Damn it, I hate WMVs! It keeps timing out and "buffering" when I it the 52 second mark. Why can't MS make their streaming stable on Mac platforms? :mad:
 
drpepper said:
Damn it, I hate WMVs! It keeps timing out and "buffering" when I it the 52 second mark. Why can't MS make their streaming stable on Mac platforms? :mad:

You have to make it work man. It is too cool not to see. (Just messing wit cha):p
 
I have not seen the video, but if it is MRI (it is from what it sounds), CELL is exactly designed for this kind of applications. In MRI, the output of the sensor is actually a 2D FFT of the actual image. So, to get the actual image, you need to apply a 2D inverse-FFT to the output of the sensor. And, I do not have to say that 2D FFT's are highly computationally complex. If your image is -say- NxN, you have to make N*N FFT's each of whose complexity is N*log2(N). So, you do the math.. For high-res images, the complexity becomes enourmous.
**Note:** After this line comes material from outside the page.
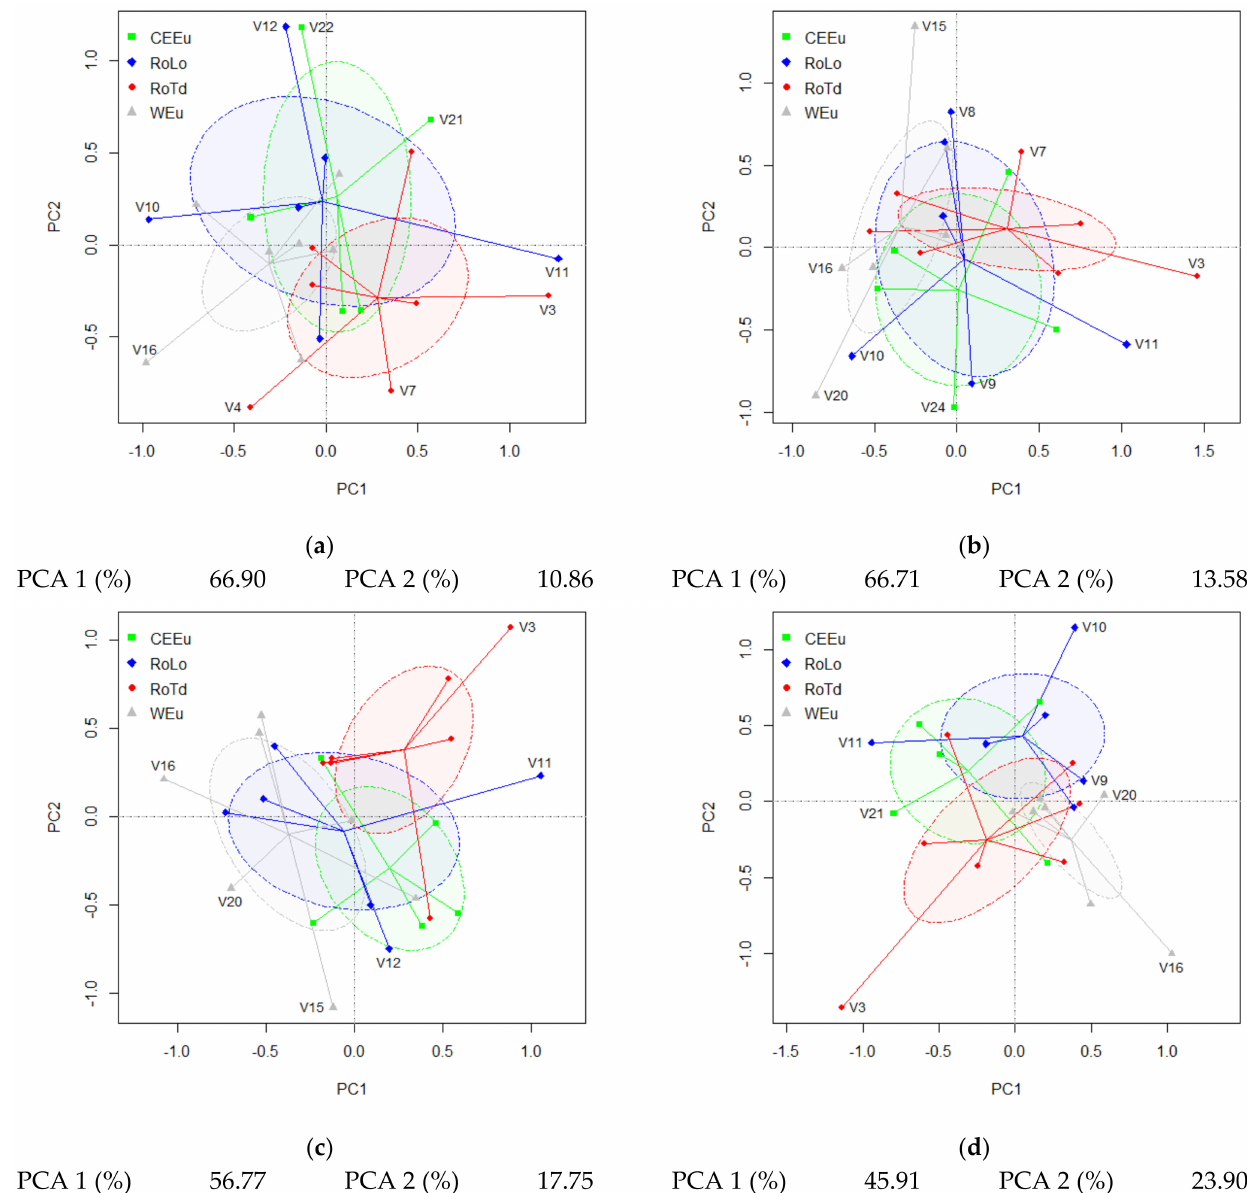
Figure 3. PCA of the source influence on spring oat in the interaction sowing density x fertilization within yield stability. Each point comprises the recorded values of yield in all of the three experimental years for each combination of Density x Fertilization: AF1 ( a ); AF2 ( b ); BF1 ( c ); BF2 ( d ). Density of sowing: A = 12.5 cm; B = 25.0 cm. Fertilization: F1 = N 100 P 50 ; F1 = N 50 P 50 . Separation of data in PCA graph is based on the source. Explained variance (%) is provide separately for each PCA axis. Ellipses represent the standard error within each group in a confidence interval of 95%. V1—Some¸san; V2–Mure¸s; V3–Mure¸sana; V4–T. 90-81 M; V5–T. 21-81 M; V6–T. 38-81 M; V7–T. 44-81 M; V8–LV. 4324-86; V9–LV. 4325-86; V10–LV.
Now, since you do the FFT's first row-wise, then column-wise, you can partition the data first into 8 segments, load each of these segments into a different SPE and do the row-wise FFT computation simulatenously in all 8 cores, move the data around the SPEs for column-wise operation, do the column-wise FFT operation, finally combine output data in each SPE to form the final image... In addition, FFT is also very well suited for SIMD architectures as well.
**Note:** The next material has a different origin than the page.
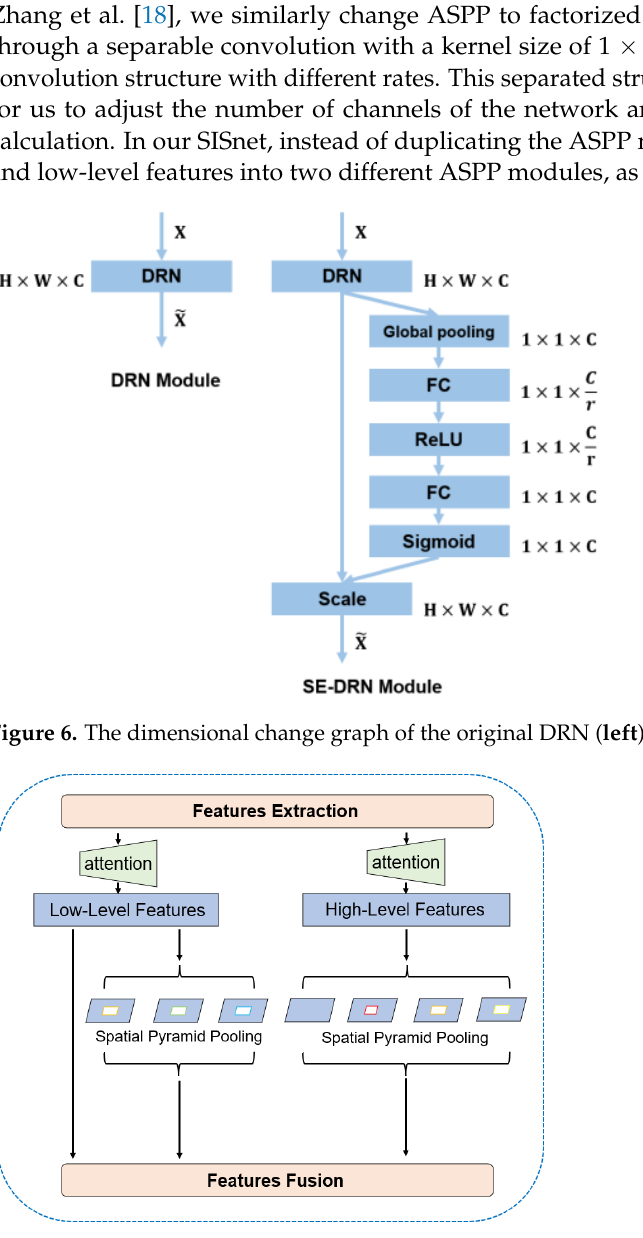
Figure 7. The schema of the parallel-ASPP structure.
It is not suprising that CELL accelerates this operation significantly.
 
silhouette said:
I have not seen the video, but if it is MRI (it is from what it sounds), CELL is exactly designed for this kind of applications. In MRI, the output of the sensor is actually a 2D FFT of the actual image. So, to get the actual image, you need to apply a 2D inverse-FFT to the output of the sensor. And, I do not have to say that 2D FFT's are highly computationally complex. If your image is -say- NxN, you have to make N*N FFT's each of whose complexity is N*log2(N). So, you do the math.. For high-res images, the complexity becomes enourmous.

Now, since you do the FFT's first row-wise, then column-wise, you can partition the data first into 8 segments, load each of these segments into a different SPE and do the row-wise FFT computation simulatenously in all 8 cores, move the data around the SPEs for column-wise operation, do the column-wise FFT operation, finally combine output data in each SPE to form the final image... In addition, FFT is also very well suited for SIMD architectures as well.
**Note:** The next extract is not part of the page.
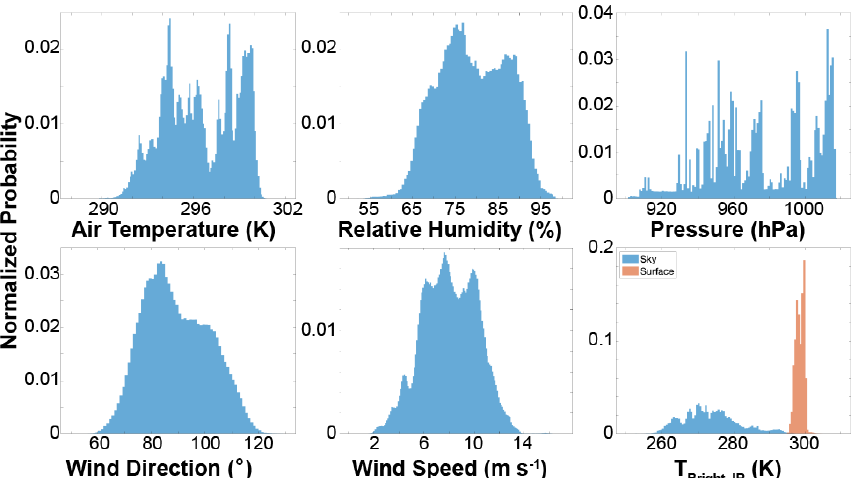
Figure 6. Histograms of the primary measurements from RAAVEN, collected while in flight, over all flights conducted during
It is not suprising that CELL accelerates this operation significantly.

Thats exactly what their doing and the end result was a (spinal column?) being rendered very very fast compared to the server cpu counterpart. If the advancement is truely as they showed then its quite a big one.

As Shifty stated though, i'm wondering what class of Cell their using (not really class but if its two Cells, a 3.2GHz Cell etc).
 
BlueTsunami said:
Thats exactly what their doing and the end result was a (spinal column?) being rendered very very fast compared to the server cpu counterpart. If the advancement is truely as they showed then its quite a big one.

As Shifty stated though, i'm wondering what class of Cell their using (not really class but if its two Cells, a 3.2GHz Cell etc).

If it's their present blade showpiece, then it'd be a dual Cell system at 3 GHz. Ideally what we saw was a single Cell vs a single competing chip, or if the dual processor blade was used, a comparable dual processor setup on the part of the competition was used as well.

The Cell clearly has value and utility in the imaging fields, no matter how stacked the decks may or may not have been, what I saw was very impressive. I'd be interested to know what the competing 'mystery chip' was though.
 
BlueTsunami said:
Thats exactly what their doing and the end result was a (spinal column?) being rendered very very fast compared to the server cpu counterpart.

It's not exactly the same as this was CT which uses a FBP, a discrete form of the Radon transform, and not an MRI. But the basics relating the the 3D visualization speed-up are the same and one would expect a similar speed-up in generalized MRI and fMRI uses.
 
It's starting to become easy to see how and where CELL can be used in an everyday environment. If this is what Ken Kutargari and IBM meant then I'm excited to see who and where else the CELL will be used.